(Dataset entries)
+++

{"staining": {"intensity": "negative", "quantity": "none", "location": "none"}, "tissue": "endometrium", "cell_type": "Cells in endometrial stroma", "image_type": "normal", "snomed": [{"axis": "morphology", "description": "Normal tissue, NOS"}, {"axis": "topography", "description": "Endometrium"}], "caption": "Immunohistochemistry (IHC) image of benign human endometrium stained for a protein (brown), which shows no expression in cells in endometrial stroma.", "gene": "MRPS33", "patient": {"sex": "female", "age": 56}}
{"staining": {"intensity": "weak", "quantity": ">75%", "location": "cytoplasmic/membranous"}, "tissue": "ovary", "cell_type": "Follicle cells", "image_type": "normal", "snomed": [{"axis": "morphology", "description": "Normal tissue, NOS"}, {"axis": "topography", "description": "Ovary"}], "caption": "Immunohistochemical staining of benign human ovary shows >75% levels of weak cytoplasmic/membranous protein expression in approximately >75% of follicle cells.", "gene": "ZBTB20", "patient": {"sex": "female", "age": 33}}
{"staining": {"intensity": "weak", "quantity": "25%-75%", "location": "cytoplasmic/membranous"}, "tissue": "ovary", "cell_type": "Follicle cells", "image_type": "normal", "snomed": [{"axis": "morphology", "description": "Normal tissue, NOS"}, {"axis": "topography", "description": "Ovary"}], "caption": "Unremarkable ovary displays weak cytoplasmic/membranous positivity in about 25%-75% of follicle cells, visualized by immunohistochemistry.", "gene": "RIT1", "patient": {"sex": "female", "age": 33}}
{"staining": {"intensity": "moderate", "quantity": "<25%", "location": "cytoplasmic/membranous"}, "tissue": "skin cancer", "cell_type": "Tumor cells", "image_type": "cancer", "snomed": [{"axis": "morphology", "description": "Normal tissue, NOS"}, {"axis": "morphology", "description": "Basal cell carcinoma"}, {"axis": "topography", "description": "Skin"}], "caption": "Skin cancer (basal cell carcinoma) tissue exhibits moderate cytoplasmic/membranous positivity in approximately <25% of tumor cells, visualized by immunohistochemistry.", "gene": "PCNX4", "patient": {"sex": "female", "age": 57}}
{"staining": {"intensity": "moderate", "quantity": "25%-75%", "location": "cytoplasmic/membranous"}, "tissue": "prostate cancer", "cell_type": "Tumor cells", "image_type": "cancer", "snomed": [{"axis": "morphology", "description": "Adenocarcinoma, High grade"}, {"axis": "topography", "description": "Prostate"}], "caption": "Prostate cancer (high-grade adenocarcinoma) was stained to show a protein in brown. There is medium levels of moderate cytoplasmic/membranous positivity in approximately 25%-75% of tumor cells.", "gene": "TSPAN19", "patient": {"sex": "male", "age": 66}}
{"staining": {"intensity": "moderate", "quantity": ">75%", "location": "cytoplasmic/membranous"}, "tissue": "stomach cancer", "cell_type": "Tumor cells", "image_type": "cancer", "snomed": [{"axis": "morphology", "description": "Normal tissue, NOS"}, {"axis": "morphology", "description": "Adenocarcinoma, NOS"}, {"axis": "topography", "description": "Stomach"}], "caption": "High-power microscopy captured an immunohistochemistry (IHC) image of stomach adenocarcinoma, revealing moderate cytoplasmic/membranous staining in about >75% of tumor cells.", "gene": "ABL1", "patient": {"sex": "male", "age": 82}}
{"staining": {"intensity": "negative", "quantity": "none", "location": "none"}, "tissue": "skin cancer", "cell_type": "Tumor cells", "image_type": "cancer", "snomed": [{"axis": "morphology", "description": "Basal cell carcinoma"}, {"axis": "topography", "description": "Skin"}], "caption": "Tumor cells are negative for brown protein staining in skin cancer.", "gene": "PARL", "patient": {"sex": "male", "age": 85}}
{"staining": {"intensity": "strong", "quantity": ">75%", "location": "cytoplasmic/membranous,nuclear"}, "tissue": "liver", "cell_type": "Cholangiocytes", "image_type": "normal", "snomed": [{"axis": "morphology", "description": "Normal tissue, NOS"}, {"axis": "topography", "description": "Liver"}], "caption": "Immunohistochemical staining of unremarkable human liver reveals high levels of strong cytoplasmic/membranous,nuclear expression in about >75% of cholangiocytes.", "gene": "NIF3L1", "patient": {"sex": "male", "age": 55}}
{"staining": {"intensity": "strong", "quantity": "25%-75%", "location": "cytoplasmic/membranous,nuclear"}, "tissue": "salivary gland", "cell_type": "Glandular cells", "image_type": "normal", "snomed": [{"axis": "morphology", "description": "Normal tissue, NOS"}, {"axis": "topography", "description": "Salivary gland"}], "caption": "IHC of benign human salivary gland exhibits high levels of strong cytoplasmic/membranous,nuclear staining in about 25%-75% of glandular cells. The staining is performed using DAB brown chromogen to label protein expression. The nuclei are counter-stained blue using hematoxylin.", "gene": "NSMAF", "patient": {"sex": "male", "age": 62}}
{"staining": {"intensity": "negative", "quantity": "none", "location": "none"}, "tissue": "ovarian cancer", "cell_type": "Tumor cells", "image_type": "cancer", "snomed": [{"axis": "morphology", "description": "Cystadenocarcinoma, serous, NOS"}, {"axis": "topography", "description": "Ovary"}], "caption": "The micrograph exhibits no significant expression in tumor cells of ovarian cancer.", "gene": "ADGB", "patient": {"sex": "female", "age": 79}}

+++

**Task prompt**
The data above should be returned in full, exactly as written.

**Written response**
{"staining": {"intensity": "negative", "quantity": "none", "location": "none"}, "tissue": "endometrium", "cell_type": "Cells in endometrial stroma", "image_type": "normal", "snomed": [{"axis": "morphology", "description": "Normal tissue, NOS"}, {"axis": "topography", "description": "Endometrium"}], "caption": "Immunohistochemistry (IHC) image of benign human endometrium stained for a protein (brown), which shows no expression in cells in endometrial stroma.", "gene": "MRPS33", "patient": {"sex": "female", "age": 56}}
{"staining": {"intensity": "weak", "quantity": ">75%", "location": "cytoplasmic/membranous"}, "tissue": "ovary", "cell_type": "Follicle cells", "image_type": "normal", "snomed": [{"axis": "morphology", "description": "Normal tissue, NOS"}, {"axis": "topography", "description": "Ovary"}], "caption": "Immunohistochemical staining of benign human ovary shows >75% levels of weak cytoplasmic/membranous protein expression in approximately >75% of follicle cells.", "gene": "ZBTB20", "patient": {"sex": "female", "age": 33}}
{"staining": {"intensity": "weak", "quantity": "25%-75%", "location": "cytoplasmic/membranous"}, "tissue": "ovary", "cell_type": "Follicle cells", "image_type": "normal", "snomed": [{"axis": "morphology", "description": "Normal tissue, NOS"}, {"axis": "topography", "description": "Ovary"}], "caption": "Unremarkable ovary displays weak cytoplasmic/membranous positivity in about 25%-75% of follicle cells, visualized by immunohistochemistry.", "gene": "RIT1", "patient": {"sex": "female", "age": 33}}
{"staining": {"intensity": "moderate", "quantity": "<25%", "location": "cytoplasmic/membranous"}, "tissue": "skin cancer", "cell_type": "Tumor cells", "image_type": "cancer", "snomed": [{"axis": "morphology", "description": "Normal tissue, NOS"}, {"axis": "morphology", "description": "Basal cell carcinoma"}, {"axis": "topography", "description": "Skin"}], "caption": "Skin cancer (basal cell carcinoma) tissue exhibits moderate cytoplasmic/membranous positivity in approximately <25% of tumor cells, visualized by immunohistochemistry.", "gene": "PCNX4", "patient": {"sex": "female", "age": 57}}
{"staining": {"intensity": "moderate", "quantity": "25%-75%", "location": "cytoplasmic/membranous"}, "tissue": "prostate cancer", "cell_type": "Tumor cells", "image_type": "cancer", "snomed": [{"axis": "morphology", "description": "Adenocarcinoma, High grade"}, {"axis": "topography", "description": "Prostate"}], "caption": "Prostate cancer (high-grade adenocarcinoma) was stained to show a protein in brown. There is medium levels of moderate cytoplasmic/membranous positivity in approximately 25%-75% of tumor cells.", "gene": "TSPAN19", "patient": {"sex": "male", "age": 66}}
{"staining": {"intensity": "moderate", "quantity": ">75%", "location": "cytoplasmic/membranous"}, "tissue": "stomach cancer", "cell_type": "Tumor cells", "image_type": "cancer", "snomed": [{"axis": "morphology", "description": "Normal tissue, NOS"}, {"axis": "morphology", "description": "Adenocarcinoma, NOS"}, {"axis": "topography", "description": "Stomach"}], "caption": "High-power microscopy captured an immunohistochemistry (IHC) image of stomach adenocarcinoma, revealing moderate cytoplasmic/membranous staining in about >75% of tumor cells.", "gene": "ABL1", "patient": {"sex": "male", "age": 82}}
{"staining": {"intensity": "negative", "quantity": "none", "location": "none"}, "tissue": "skin cancer", "cell_type": "Tumor cells", "image_type": "cancer", "snomed": [{"axis": "morphology", "description": "Basal cell carcinoma"}, {"axis": "topography", "description": "Skin"}], "caption": "Tumor cells are negative for brown protein staining in skin cancer.", "gene": "PARL", "patient": {"sex": "male", "age": 85}}
{"staining": {"intensity": "strong", "quantity": ">75%", "location": "cytoplasmic/membranous,nuclear"}, "tissue": "liver", "cell_type": "Cholangiocytes", "image_type": "normal", "snomed": [{"axis": "morphology", "description": "Normal tissue, NOS"}, {"axis": "topography", "description": "Liver"}], "caption": "Immunohistochemical staining of unremarkable human liver reveals high levels of strong cytoplasmic/membranous,nuclear expression in about >75% of cholangiocytes.", "gene": "NIF3L1", "patient": {"sex": "male", "age": 55}}
{"staining": {"intensity": "strong", "quantity": "25%-75%", "location": "cytoplasmic/membranous,nuclear"}, "tissue": "salivary gland", "cell_type": "Glandular cells", "image_type": "normal", "snomed": [{"axis": "morphology", "description": "Normal tissue, NOS"}, {"axis": "topography", "description": "Salivary gland"}], "caption": "IHC of benign human salivary gland exhibits high levels of strong cytoplasmic/membranous,nuclear staining in about 25%-75% of glandular cells. The staining is performed using DAB brown chromogen to label protein expression. The nuclei are counter-stained blue using hematoxylin.", "gene": "NSMAF", "patient": {"sex": "male", "age": 62}}
{"staining": {"intensity": "negative", "quantity": "none", "location": "none"}, "tissue": "ovarian cancer", "cell_type": "Tumor cells", "image_type": "cancer", "snomed": [{"axis": "morphology", "description": "Cystadenocarcinoma, serous, NOS"}, {"axis": "topography", "description": "Ovary"}], "caption": "The micrograph exhibits no significant expression in tumor cells of ovarian cancer.", "gene": "ADGB", "patient": {"sex": "female", "age": 79}}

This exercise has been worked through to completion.